Otro capítulo que alimenta el reclamo por la crisis eléctrica en Jujuy es la denuncia sobre ocho parques solares del Proyecto Solar Distribuido que, según el diputado provincial Rubén Armando Rivarola, no inyectan energía a la red pese a los pagos mensuales que recibe la empresa contratista.
«Pusieron ocho paneles solares (…) no están dando electricidad a EJESA, no están conectados, están así puestos nomás. ¿Sabe cuánto les pagamos para no estar conectado y por tener la palabra Secco? 106 mil dólares por mes, sin darnos ni un gramo de electricidad a nadie», denunció Rivarola, de acuerdo con una publicación de Jujuy Dice.

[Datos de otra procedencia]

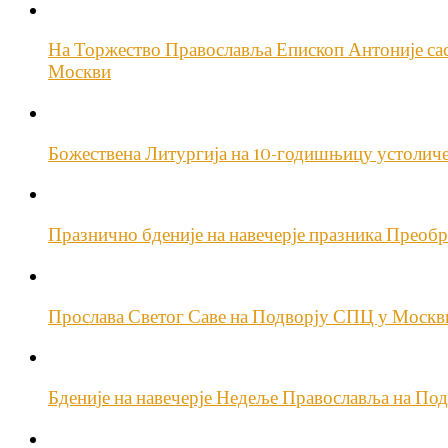
На Торжество Православља Епископ Антоније са
Москви
Божествена Литургија на 10-годишњицу устоличењ
Празнично бденије на навечерје празника Преоб
Прослава Светог Саве на Подворју СПЦ у Москв
Бденије на навечерје Недеље Православља на П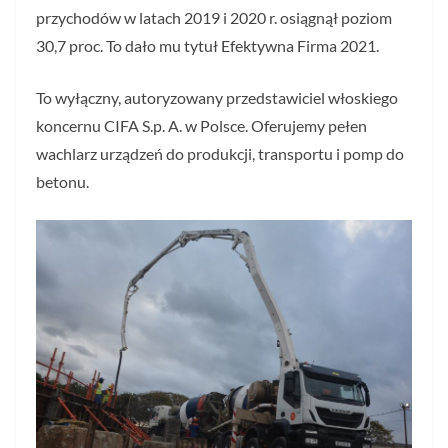
przychodów w latach 2019 i 2020 r. osiągnął poziom
30,7 proc. To dało mu tytuł Efektywna Firma 2021.
To wyłączny, autoryzowany przedstawiciel włoskiego
koncernu CIFA S.p. A. w Polsce. Oferujemy pełen
wachlarz urządzeń do produkcji, transportu i pomp do
betonu.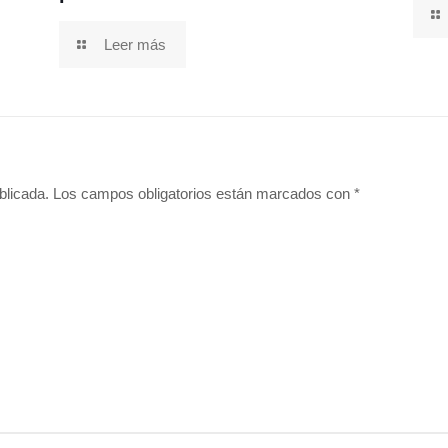
Leer más
blicada.
Los campos obligatorios están marcados con
*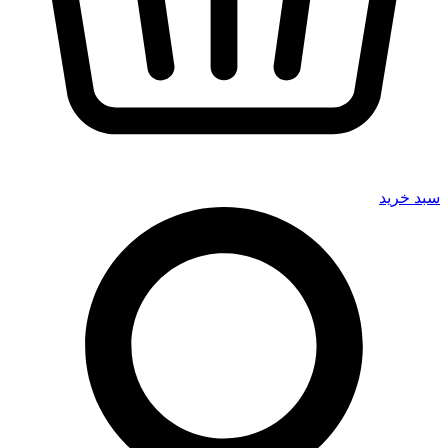
سبد خرید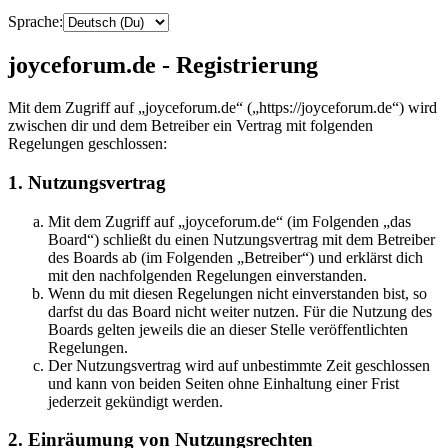
Sprache:
joyceforum.de - Registrierung
Mit dem Zugriff auf „joyceforum.de“ („https://joyceforum.de“) wird
zwischen dir und dem Betreiber ein Vertrag mit folgenden
Regelungen geschlossen:
1. Nutzungsvertrag
Mit dem Zugriff auf „joyceforum.de“ (im Folgenden „das
Board“) schließt du einen Nutzungsvertrag mit dem Betreiber
des Boards ab (im Folgenden „Betreiber“) und erklärst dich
mit den nachfolgenden Regelungen einverstanden.
Wenn du mit diesen Regelungen nicht einverstanden bist, so
darfst du das Board nicht weiter nutzen. Für die Nutzung des
Boards gelten jeweils die an dieser Stelle veröffentlichten
Regelungen.
Der Nutzungsvertrag wird auf unbestimmte Zeit geschlossen
und kann von beiden Seiten ohne Einhaltung einer Frist
jederzeit gekündigt werden.
2. Einräumung von Nutzungsrechten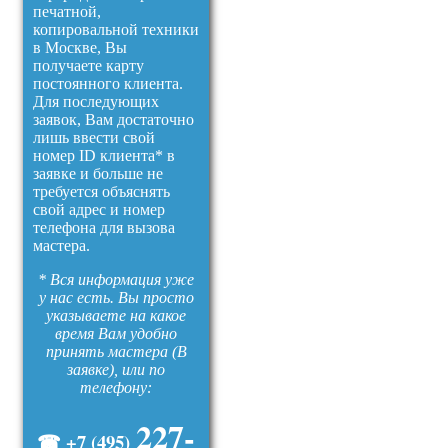
печатной,
копировальной техники
в Москве, Вы
получаете карту
постоянного клиента.
Для последующих
заявок, Вам достаточно
лишь ввести свой
номер ID клиента* в
заявке и больше не
требуется объяснять
свой адрес и номер
телефона для вызова
мастера.
* Вся информация уже
у нас есть. Вы просто
указываете на какое
время Вам удобно
принять мастера (В
заявке), или по
телефону:
227-
☎ +7 (495)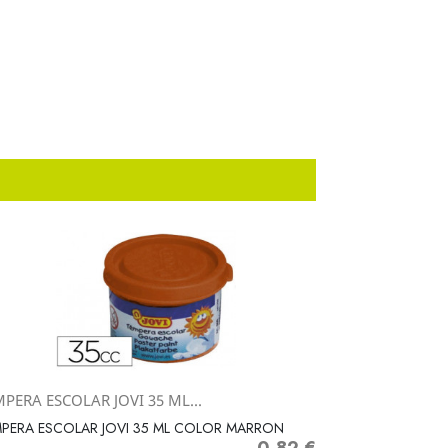
PERA ESCOLAR JOVI 35 ML...
Vista rápida

PERA ESCOLAR JOVI 35 ML COLOR MARRON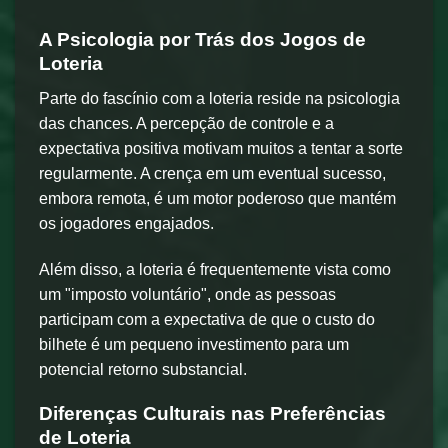
A Psicologia por Trás dos Jogos de
Loteria
Parte do fascínio com a loteria reside na psicologia
das chances. A percepção de controle e a
expectativa positiva motivam muitos a tentar a sorte
regularmente. A crença em um eventual sucesso,
embora remota, é um motor poderoso que mantém
os jogadores engajados.
Além disso, a loteria é frequentemente vista como
um "imposto voluntário", onde as pessoas
participam com a expectativa de que o custo do
bilhete é um pequeno investimento para um
potencial retorno substancial.
Diferenças Culturais nas Preferências
de Loteria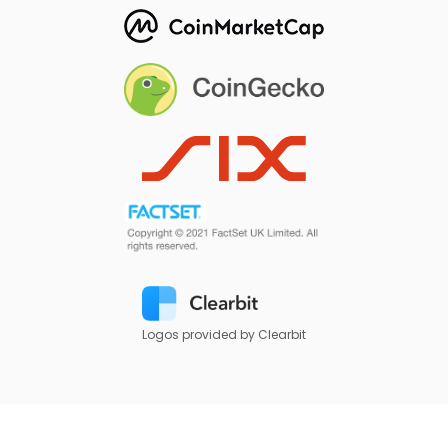
Logos provided by Clearbit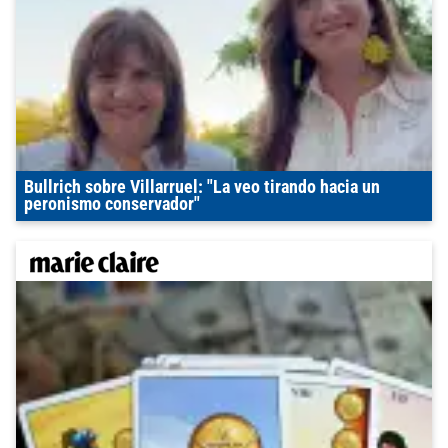
Bullrich sobre Villarruel: "La veo tirando hacia un
peronismo conservador"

El legislador calculó que ese pago mensual a Industrias Juan F. Secco S.A. representa más de 1.200 millones de pesos al año por un servicio que, según su denuncia, no se presta. Los parques cuestionados se ubican en el camino hacia Perico, El Carmen, Monterrico y Chalicán.
El esquema fue autorizado originalmente durante la gestión del entonces gobernador Gerardo Morales, dentro de un plan que contemplaba ocho plantas solares distribuidas en distintos puntos de la provincia, entre ellas Chalicán, Cannava en Finca El Pongo, Humahuaca y el Parque Industrial de Perico.

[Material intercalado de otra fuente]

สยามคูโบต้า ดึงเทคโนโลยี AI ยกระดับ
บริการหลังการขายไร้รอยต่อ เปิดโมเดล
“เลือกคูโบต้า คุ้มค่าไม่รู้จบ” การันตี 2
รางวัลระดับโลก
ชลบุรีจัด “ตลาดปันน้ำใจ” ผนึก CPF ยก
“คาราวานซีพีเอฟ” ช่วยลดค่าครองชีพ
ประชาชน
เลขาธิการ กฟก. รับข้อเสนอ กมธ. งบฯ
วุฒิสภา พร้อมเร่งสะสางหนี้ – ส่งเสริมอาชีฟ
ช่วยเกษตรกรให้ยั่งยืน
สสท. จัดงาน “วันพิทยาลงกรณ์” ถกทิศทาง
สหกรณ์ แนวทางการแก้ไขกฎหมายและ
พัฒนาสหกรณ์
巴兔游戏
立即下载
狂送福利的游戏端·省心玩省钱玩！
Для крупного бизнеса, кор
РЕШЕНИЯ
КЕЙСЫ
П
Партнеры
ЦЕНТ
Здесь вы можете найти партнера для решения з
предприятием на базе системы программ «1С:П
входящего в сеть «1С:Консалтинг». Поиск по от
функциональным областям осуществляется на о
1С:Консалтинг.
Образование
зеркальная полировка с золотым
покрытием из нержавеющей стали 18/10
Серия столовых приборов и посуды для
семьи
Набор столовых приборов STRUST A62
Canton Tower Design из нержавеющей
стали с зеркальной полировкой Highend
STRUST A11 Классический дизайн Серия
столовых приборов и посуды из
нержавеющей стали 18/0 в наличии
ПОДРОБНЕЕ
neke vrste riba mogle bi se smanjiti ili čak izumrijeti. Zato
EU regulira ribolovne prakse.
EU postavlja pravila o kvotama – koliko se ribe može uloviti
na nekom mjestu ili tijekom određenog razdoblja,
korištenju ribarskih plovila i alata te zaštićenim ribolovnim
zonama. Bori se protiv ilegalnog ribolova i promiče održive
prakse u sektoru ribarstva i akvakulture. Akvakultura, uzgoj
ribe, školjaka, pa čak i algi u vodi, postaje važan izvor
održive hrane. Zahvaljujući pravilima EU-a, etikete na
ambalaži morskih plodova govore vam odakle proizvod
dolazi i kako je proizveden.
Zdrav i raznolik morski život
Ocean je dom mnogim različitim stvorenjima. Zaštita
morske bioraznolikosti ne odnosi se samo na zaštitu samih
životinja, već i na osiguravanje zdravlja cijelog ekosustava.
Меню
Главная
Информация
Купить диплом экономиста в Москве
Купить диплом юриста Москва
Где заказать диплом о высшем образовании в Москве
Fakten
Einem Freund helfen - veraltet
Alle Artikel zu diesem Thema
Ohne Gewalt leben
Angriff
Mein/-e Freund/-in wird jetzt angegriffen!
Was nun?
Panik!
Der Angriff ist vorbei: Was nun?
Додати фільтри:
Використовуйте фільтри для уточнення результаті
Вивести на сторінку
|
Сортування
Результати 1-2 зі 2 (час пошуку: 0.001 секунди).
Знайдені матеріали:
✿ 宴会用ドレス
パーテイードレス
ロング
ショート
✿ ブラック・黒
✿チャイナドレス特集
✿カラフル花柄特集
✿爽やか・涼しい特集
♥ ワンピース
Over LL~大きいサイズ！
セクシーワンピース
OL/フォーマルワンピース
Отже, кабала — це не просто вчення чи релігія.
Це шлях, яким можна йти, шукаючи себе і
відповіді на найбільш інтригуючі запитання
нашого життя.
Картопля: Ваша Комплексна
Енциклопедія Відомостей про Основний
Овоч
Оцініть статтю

Los organismos de control, bajo la lupa

Asociaciones de consumidores y legisladores de la oposición cuestionan además el rol de la SUSEPU, el organismo encargado de regular el servicio eléctrico provincial. Sostienen que actúa más como un resguardo para EJESA que como garante de los derechos del usuario.
La Justicia Federal, por su parte, ya había avalado reclamos del CODECUC para eliminar la percepción compulsiva de tasas municipales en las boletas de luz y agua, amparándose en la normativa nacional vigente. El Gobierno provincial, sin embargo, presentó recursos judiciales para sostener esos cobros.
También continúa bajo cuestionamiento la administración del Fondo Provincial de Energía de Jujuy (FOPEJ), señalado por destinar fondos recaudados a los usuarios para financiar el alumbrado de predios donde se realizan eventos privados con fines de lucro.
Subsidios que se mantienen

Pese al contexto de ajuste, el decreto de emergencia ratifica el sostenimiento de dos beneficios sociales clave: la Tarifa Social, que alcanza a 70.000 familias jujeñas, y el subsidio del 50% para los usuarios de la región de la Puna, previsto por la Ley 4.773.
El Gobierno provincial busca con estas medidas contener el impacto inmediato del temporal sobre los hogares, al tiempo que promete avanzar con una auditoría sobre el estado de la infraestructura de distribución y el cumplimiento de los contratos vigentes con EJESA.
Qué puede pasar de ahora en más

La emergencia energética Jujuy abre un plazo de casi año y medio para que la Secretaría de Energía y la SUSEPU rediseñen los mecanismos regulatorios y contractuales que rigen el servicio eléctrico provincial.
Queda por verse si la auditoría anunciada sobre EJESA logra esclarecer la situación de los parques solares sin conectar y si los descuentos automáticos por horas de corte realmente llegan a las facturas de los usuarios afectados por el temporal de julio.
Para los vecinos de barrios como Campo Verde, Chijra o Alto Comedero, la pregunta de fondo sigue abierta: ¿alcanzará esta nueva emergencia para resolver un problema que, según denuncian, tiene tres décadas de infraestructura sin mantenimiento?